- _TEKS BACAAN_
Oleh : Siswo Dwi Martanto
Pembelajaran merupakan jantung dari proses pendidikan dalam suatu institusi pendidikan. Kualitas pembelajaran bersifat kompleks dan dinamis, dapat dipandang dari berbagai persepsi dan sudut pandang melintasi garis waktu. Pada tingkat mikro, pencapaian kualitas pembelajaran merupakan tanggungjawab profesional seorang guru, misalnya melalui penciptaan pengalaman belajar yang bermakna bagi siswa dan fasilitas yang didapat siswa untuk mencapai hasil belajar yang maksimal. Pada tingkat makro, melalui sistem pembelajaran yang berkualitas, lembaga pendidikan bertanggungjawab terhadap pembentukan tenaga pengajar yang berkualitas, yaitu yang dapat berkontribusi terhadap perkembangan intelektual, sikap, dan moral dari setiap individu peserta didik sebagai anggota masyarakat.

- _ISI KUMPULAN DATA_
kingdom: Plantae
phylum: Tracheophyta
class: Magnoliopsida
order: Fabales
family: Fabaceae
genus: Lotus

- _INSTRUKSI TUGAS_
Tuliskan kembali secara persis bagian teks tentang kualitas pembelajaran yang diawali kata-kata "Oleh : Siswo" dan diakhiri "sebagai anggota masyarakat.". Data tersebut tidak berperan apa pun di sini.

- _JAWABAN LATIHAN_
Oleh : Siswo Dwi Martanto
Pembelajaran merupakan jantung dari proses pendidikan dalam suatu institusi pendidikan. Kualitas pembelajaran bersifat kompleks dan dinamis, dapat dipandang dari berbagai persepsi dan sudut pandang melintasi garis waktu. Pada tingkat mikro, pencapaian kualitas pembelajaran merupakan tanggungjawab profesional seorang guru, misalnya melalui penciptaan pengalaman belajar yang bermakna bagi siswa dan fasilitas yang didapat siswa untuk mencapai hasil belajar yang maksimal. Pada tingkat makro, melalui sistem pembelajaran yang berkualitas, lembaga pendidikan bertanggungjawab terhadap pembentukan tenaga pengajar yang berkualitas, yaitu yang dapat berkontribusi terhadap perkembangan intelektual, sikap, dan moral dari setiap individu peserta didik sebagai anggota masyarakat.